Now save all the lyrics to a text file:

In [554]:
with open('all_katty_Perry_lyrics.txt', 'w') as f:
    for lyric in lyrics:
        f.write(lyric.replace('\r\n', '\n'))
        f.write('\n')

Leave the following cell to grade your code for this section:

In [549]:
assert True

## Generate new lyrics with the Markov chain

Here is the fun part!

In [600]:
import textwrap

Here are some simple function for tokenizing the lyrics:

In [None]:
from quicktoken import tokenize_lines, tokenize_line

Read in your lyric file, tokenize the text (no stop words!) and generate new song lyrics. Some things to think about:

* This will work best if you generate new lines of text of some finite length (10-30 words).
* Use `textwrap.wrap` to format these lines and separate them using newlines.
* To get interesting results, you may need to run it multiple times.

In [None]:
def tokens(dic, lyrics):
    for lyric in lyrics:
        print(lyric)
        

In [635]:
get_chain = {}
with open('all_katty_Perry_lyrics.txt', 'r') as f:
    lyrics = f.read()

lyric_dic = {}
lyric_list = []
resize_lyrics = textwrap.wrap(lyrics)

for lyric in resize_lyrics:
    lyr = lyric.split(' ');
    for ele in lyr:
        lyric_list.append(ele)
        
index = 0
for lyric in lyric_list:
    if index not in lyric_dic:
        lyric_dic[index] = [lyric]
    elif len(lyric_dic[index]) < 10:
        lyric_dic[index].append(lyric)
    else:
        index += 1
        lyric_dic[index] = [lyric]




In [636]:
for seq in lyric_dic:
    get_chain = build_chain(build_ngrams(lyric_dic[seq], n=3), get_chain)

In [640]:
generate_sequence(get_chain, 10)

['know',
 "you're",
 'out',
 "You're",
 'up',
 'then',
 "you're",
 'out',
 "You're",
 'up']

In [642]:
generate_sequence(get_chain, 10)

['So', 'why', "don't", 'you', 'know', 'that', "it's", 'going', 'to', 'be']

In [643]:
generate_sequence(get_chain, 10)

['one',
 'standing',
 'Choose',
 'your',
 'battles,',
 'babe',
 'Then',
 'you',
 'win',
 'the']

In [645]:
generate_sequence(get_chain, 10)

['bitch',
 'I',
 'would',
 'be',
 'your',
 'victim,',
 'ready',
 'for',
 'A',
 'perfect']

◆ **What to work on**:
**1)** In the Markov chain lyrics notebook, rewrite the part that opens with the words containing "Read in your" and closes with "length (10-30 words).", changing "finite" to "fixed".
**2)** Check each statement against the Markov chain lyrics notebook. Answer yes or no, and quote the words from the notebook that decide it.
(a) The lyrics are saved to a file named all_katty_Perry_lyrics.txt.
(b) The notebook advises generating lines of 50 to 100 words.
(c) The build_ngrams function is called with n set to 3.
The records have no connection to the text above.

◆ **Information supplied**:
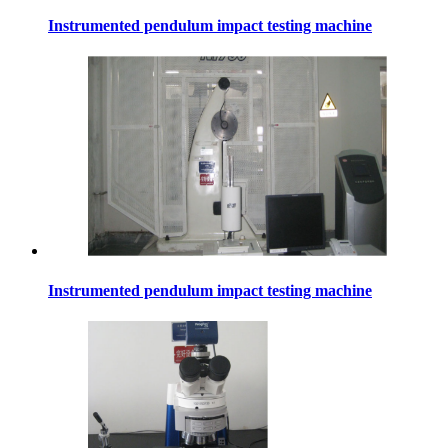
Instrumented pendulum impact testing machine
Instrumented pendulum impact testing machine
--
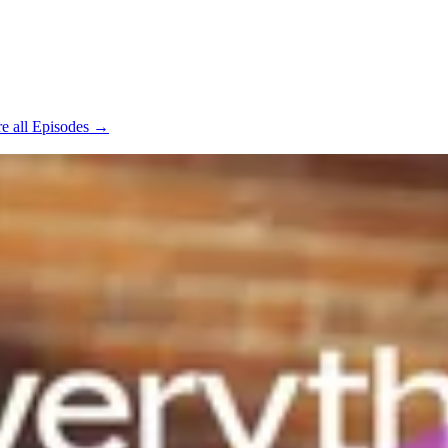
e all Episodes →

◆ **Responses per task**:
**1)**
Read in your lyric file, tokenize the text (no stop words!) and generate new song lyrics. Some things to think about:

* This will work best if you generate new lines of text of some fixed length (10-30 words).

**2)**
(a) Yes: "with open('all_katty_Perry_lyrics.txt', 'w') as f:"
(b) No: "This will work best if you generate new lines of text of some finite length (10-30 words)."
(c) Yes: "build_ngrams(lyric_dic[seq], n=3)"